Expulsé de sa famille politique (encore) ?
- Mais l’enjeu dépasse la vie politique slovaque. Fico a propagé à plusieurs reprises les accusations de néo-nazisme envers le gouvernement ukrainien et son armée. Un narratif parachuté depuis Moscou. Fico a été jusqu’à comparer les forces de l’OTAN stationnées en Slovaquie aux forces nazies, rappelle Euractiv.

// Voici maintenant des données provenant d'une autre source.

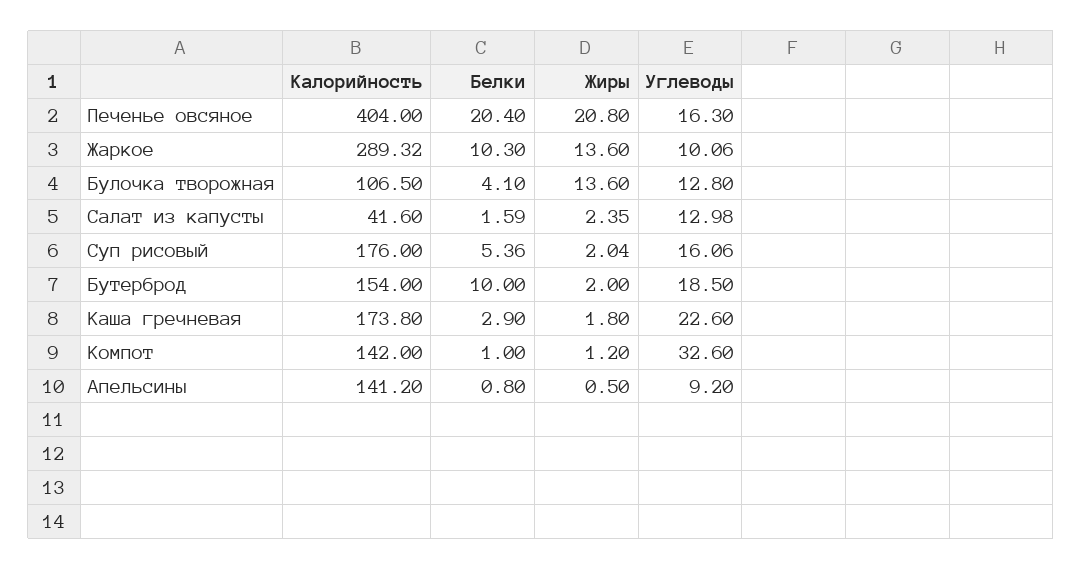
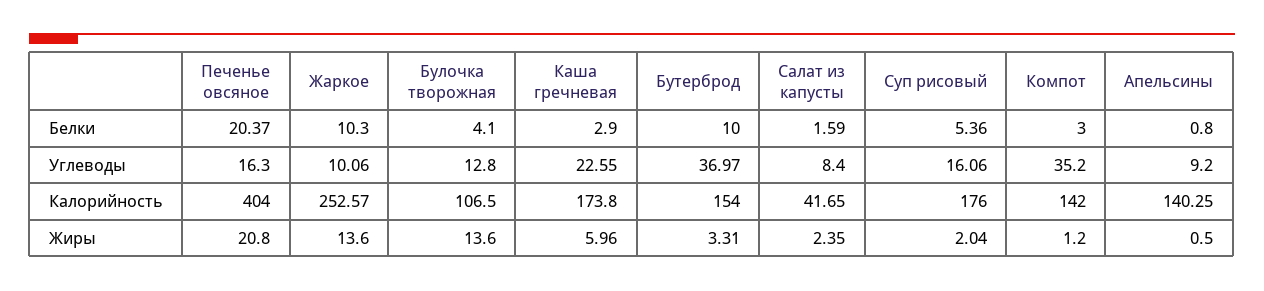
Белки, Печенье овсяное: 20.4 -> 20.37
Калорийность, Жаркое: 289.32 -> 252.57
Калорийность, Салат из капусты: 41.6 -> 41.65
Углеводы, Салат из капусты: 12.98 -> 8.4
Жиры, Бутерброд: 2 -> 3.31
Углеводы, Бутерброд: 18.5 -> 36.97
Жиры, Каша гречневая: 1.8 -> 5.96
Углеводы, Каша гречневая: 22.6 -> 22.55
Белки, Компот: 1 -> 3
Углеводы, Компот: 32.6 -> 35.2
Калорийность, Апельсины: 141.2 -> 140.25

- Il a depuis mis de l’eau dans son vin et colle à la ligne de son parti de gauche nationaliste. Il condamne « l’utilisation de la force par la Russie en Ukraine », mais continue de défendre des négociations. Il estime aussi que l’Union européenne devrait chercher une solution diplomatique et négocier un accord de paix au lieu d’envoyer des armes en Ukraine. C’est, là, aussi, une vision qui arrange Moscou. Des négociations, à l’heure actuelle, profiteraient à celui qui craint de ne pas pouvoir le tenir face à la poussée ukrainienne.

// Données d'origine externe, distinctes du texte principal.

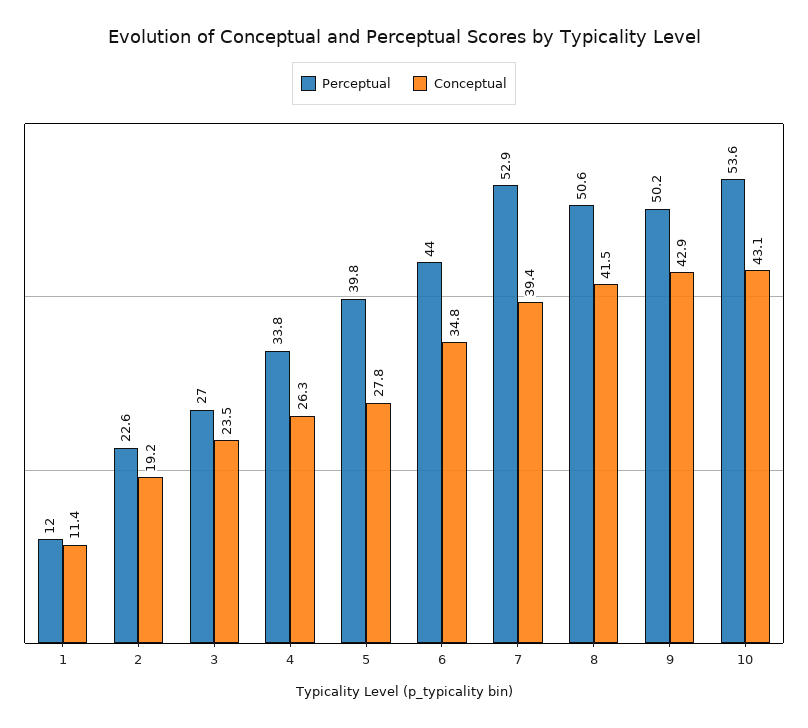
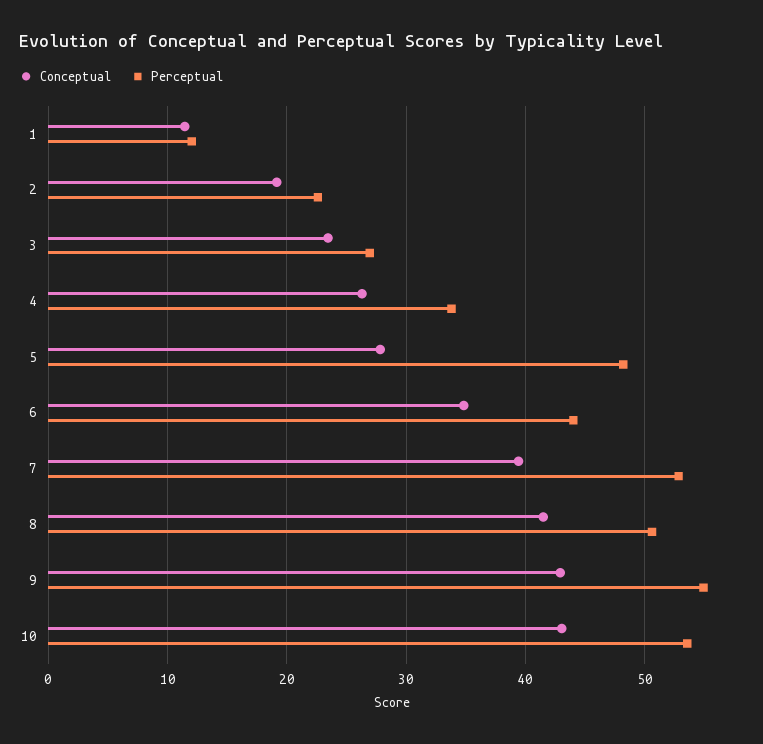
Perceptual, 5: 39.8 -> 48
Perceptual, 9: 50.2 -> 55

- L’élection slovaque a donc ému le Parlement européen en général et le parti socialiste européen (PSE) dont fait partie le Smer-SD. Le leader du PSE, le Suédois Stefan Löfven, a menacé d’expulser le parti slovaque si cette rhétorique continuait.
Des élections nationales qui passent avant l’aide à Kiev
La crise : du pain bénit pour le socialiste de Bratislava, et pour qui voudrait l’imiter. Fico peut brandir la carde de « l’autoritarisme » de sa famille politique à l’échelon européen. Un chemin tout tracé pour les autres formations populistes, de gauche comme de droite, qui voudraient surfer sur la lassitude de la guerre. Et ça pourrait devenir une lame de fond dans le paysage politique européen. Quand des élections approchent, l’Ukraine peut servir de bouc émissaire. De Bratislava à Washington en passant par Varsovie.
- En Pologne, le mois dernier, la question des céréales ukrainiennes (qui cassent les prix des producteurs locaux) a servi de prétexte pour suspendre l’aide militaire. À Varsovie, c’est le PiS au pouvoir qui tente de rassembler derrière lui les ultra-conservateurs et les mécontents à l’approche des élections parlementaires du 15 octobre.
- Le parti polonais conservateur présente de plus en plus l’Allemagne et l’OTAN comme des boucs émissaires, tout en défendant un réarmement du pays en priorité, plutôt que le soutien inconditionnel à l’Ukraine.
Le pire moment pour Kiev
Tout cela tombe très mal, pour Zelensky. Le président ukrainien doit à tout prix rassembler les Européens derrière lui s’il veut garder l’initiative dans cette guerre. Mais ceux-ci se lassent d’un conflit qui se prolonge, alors qu’ils attendaient une percée ukrainienne cet été.
- Un terrain favorable au travail de sape rhétorique de Poutine, qui assure que son armée sort victorieuse de la saison. Dans les faits, les Ukrainiens ne cherchent pas tant à percer qu’à maintenir une pression énorme sur l’armée russe. Dans l’espoir qu’elle s’effondre par manque de moyens. Et les opérations peuvent continuer jusqu’à ce que les boues d’automne forcent une pause. Au moins jusqu’au gel. Mais pour maintenir l’effort, Kiev a besoin des armes et des munitions de ses alliés, aussi inconstants soient-ils.